Deepface can now match two previously unseen photos of the same face with 97.25% accuracy – humans can do the same with around 97.5% accuracy, a difference which TechCrunch describes as “pretty much on par”.

Facebook uses its current facial recognition software to ‘tag’ people in photos, which is used widely around the world. Although Deepface is a research project, and unrelated to the technology used on the site, it “closes the vast majority of the performance gap” with human beings according to the Facebook researchers behind it  and can recognise people regardless of the orientation of their face, lighting conditions and image quality.

Publications such as Stuff magazine describe the technology as “creepy”, saying that were it implemented “in the wild” it should make site users “think twice” about posting images such as “selfies.”

Deepface uses deep learning to leap ahead of current technology – an area of AI which uses networks of simulated brain cells  to ‘recognize’ patterns in large datasets, according to MIT’s Technology Review.

Yaniv Taigman of Facebook’s AI team says, “You don’t normally see that sort of improvement. We closely approach human performance.”

The leap forward in performance cuts errors by more than 25% in the accuracy – achieved, Taigman says in Facebook’s brief description of the milestone, by 3D modeling faces, and using a “nine-layer deep neural network” to analyze 120 million parameters. Business Insider describes the process as akin to using the 3D software to turn faces “forward” for comparison.

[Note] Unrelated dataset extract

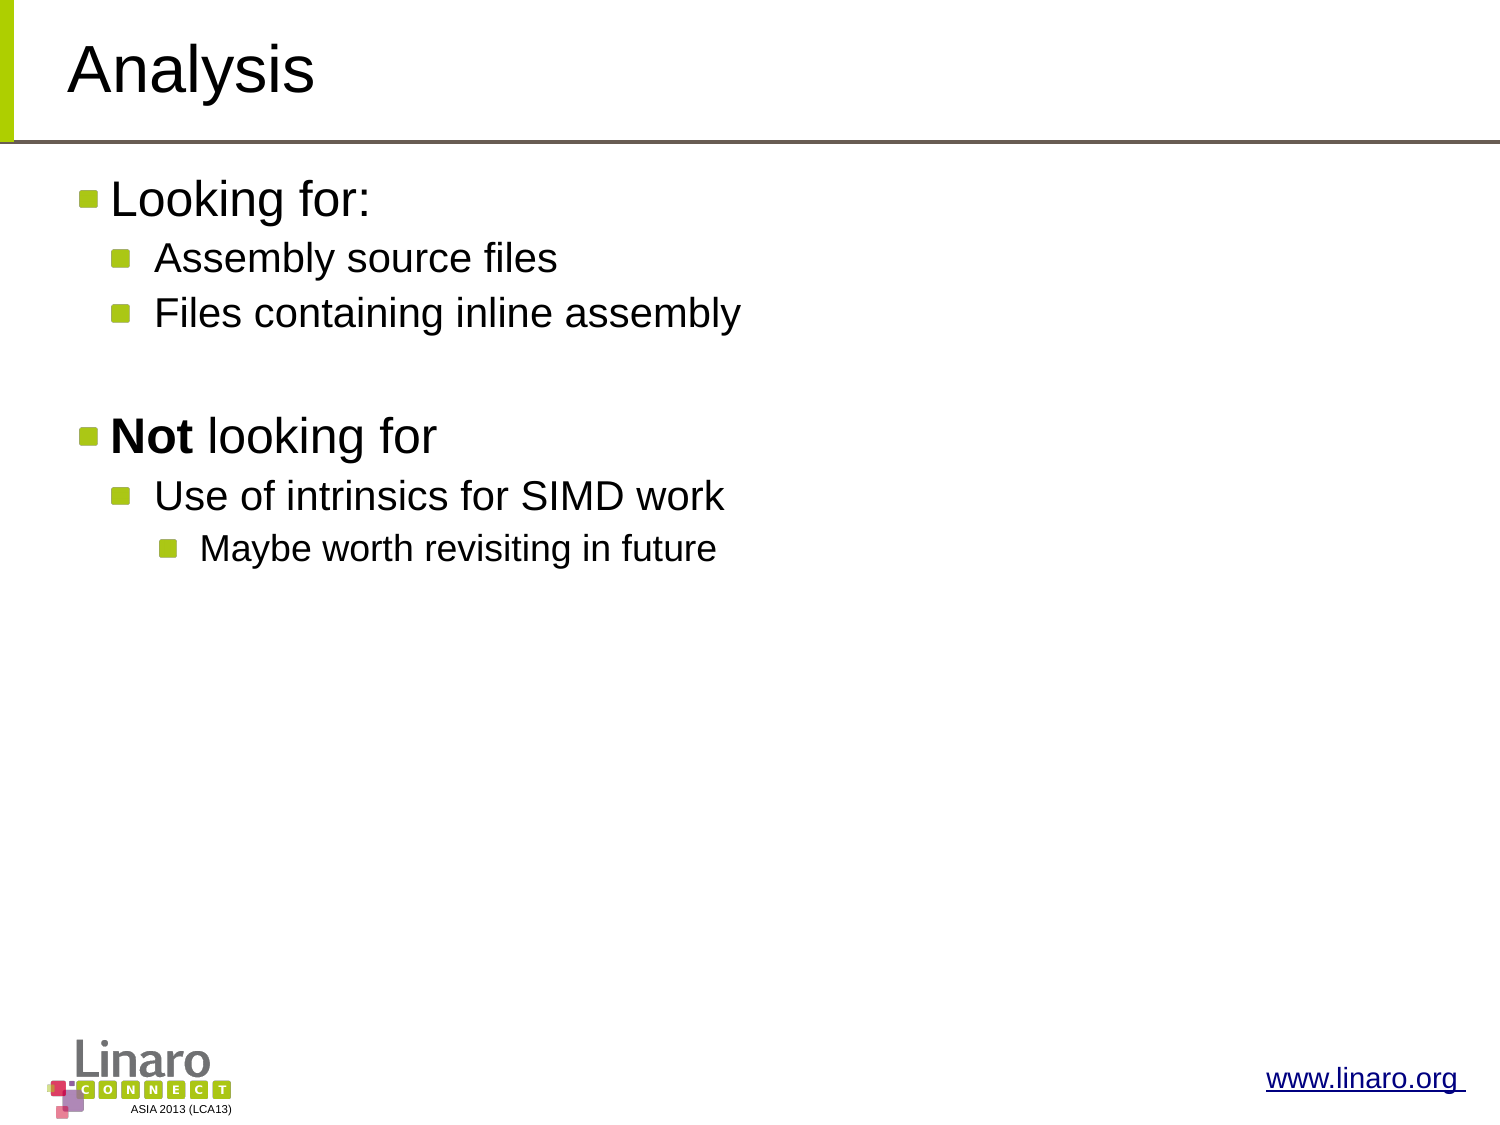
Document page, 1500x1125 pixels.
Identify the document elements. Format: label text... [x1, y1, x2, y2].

title Analysis [53, 24, 1466, 125]
picture [39, 1034, 240, 1124]
list Looking for: Assembly source files Files containing inline assembly Not looking for Use of intrinsics for SIMD work Maybe worth revisiting in future [53, 163, 1467, 817]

Deepface was “trained” using a dataset of four million facial images belonging to 4,000 individuals, Taigman says.

“Our method reaches an accuracy of 97.25% on the Labeled Faces in the Wild (LFW) dataset, reducing the error of the current state of the art by more than 25%,” Taigman says, noting that the software is “Closely approaching human-level performance.”

 In a paper entitled, Deepface: Closing the Gap to Human-Level Performance in Face Verification, Taigman and his co-authors write, “We believe that this work, which departs from the recent trend of using more features and employing a more powerful metric learning technique, has addressed this challenge, closing the vast majority of this performance gap [as compared with humans],” saying that Deepface can be applied to various population, without regard to pose illumination or image quality.

“Our work demonstrates that coupling a 3D model-based alignment with large capacity feedforward models can effectively learn from many examples to overcome the drawbacks and limitations of previous methods.”